JPMorgan Chase & Co. (JPM), the biggest U.S. bank, has hired former U.S. Securities and Exchange Commission enforcement chief William McLucas to help respond to regulatory probes of the firm’s $2 billion trading loss.

The lender retained law firm Wilmer Cutler Pickering Hale & Dorr LLP, where McLucas is a partner, shortly after the bank disclosed the loss on May 10, said Kristin Lemkau, a spokeswoman for New York-based JPMorgan.

The probes began after JPMorgan traders in London built up positions in illiquid credit derivatives that were so large they distorted market prices and eventually led to what Chief Executive Officer Jamie Dimon called “self-inflicted” losses that may grow. That spurred reviews by the SEC, Commodity Futures Trading Commission, Office of the Comptroller of the Currency and Federal Bureau of Investigation.
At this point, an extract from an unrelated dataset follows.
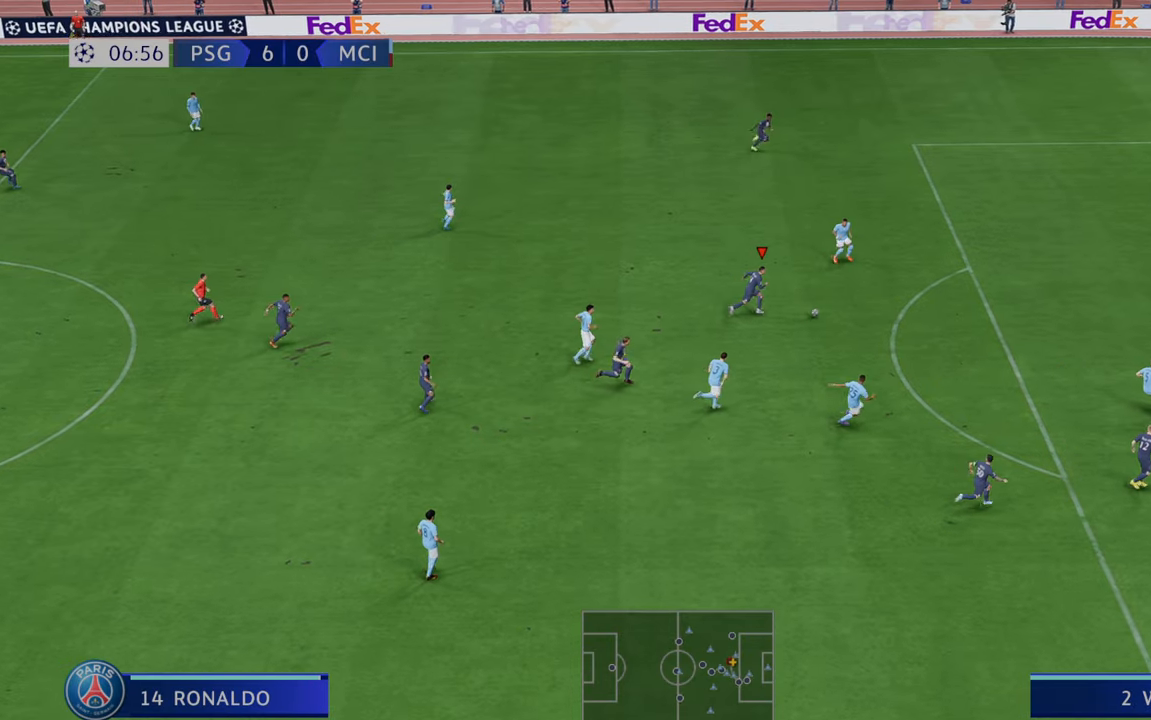
{"dt_ms": 500, "buttons": ["R2"], "left_stick": "down-right", "right_stick": "center", "events": [[50, "left_stick", "down-right"]]}
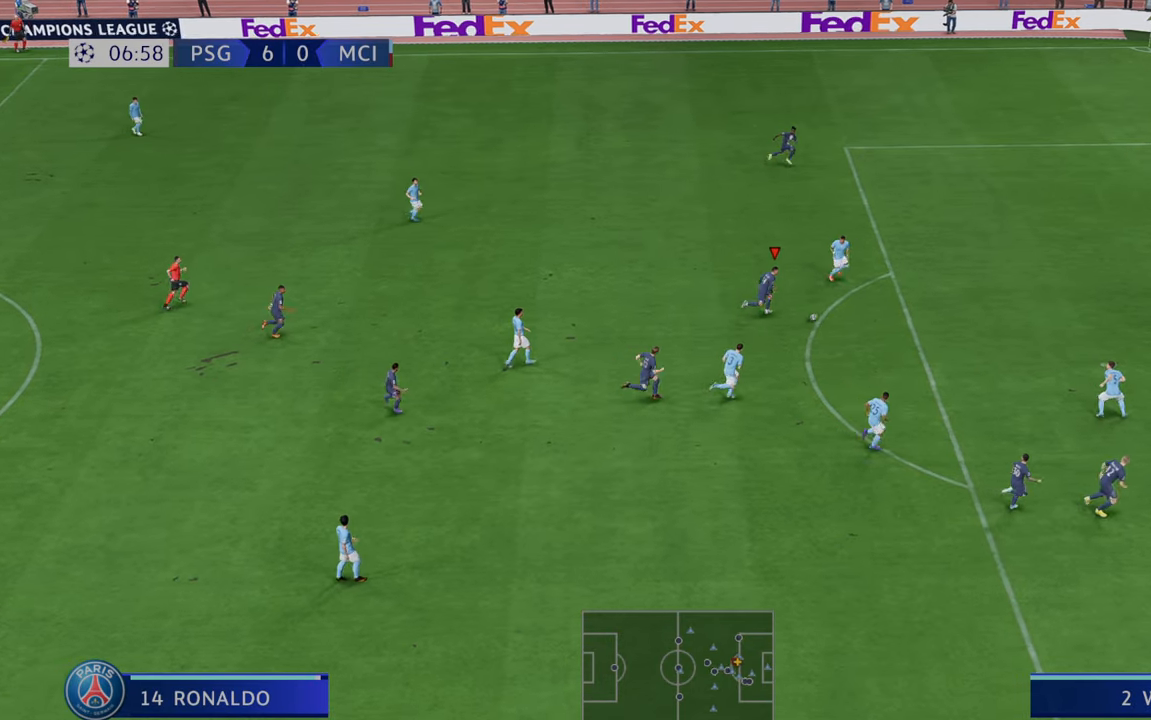
{"dt_ms": 500, "buttons": ["B"], "left_stick": "down-right", "right_stick": "center", "events": [[283, "R2", "up"], [500, "B", "down"]]}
“Our focus right now is on whether the company’s public disclosure and financial reporting is accurate,” SEC Chairman Mary Schapiro said today in congressional testimony. “The agencies collectively, including the criminal authorities, are working very hard to untangle what happened at the firm.”

The SEC is reviewing the accuracy and timing of JPMorgan’s disclosure of changes in how it calculates value-at-risk, or VaR, which shows how much it could lose from trading most days, Schapiro said. The bank changed its VaR model for the chief investment office during the first quarter without telling investors. The new model, which has since been scrapped, had cut the risk estimation almost in half, Dimon told investors May 10.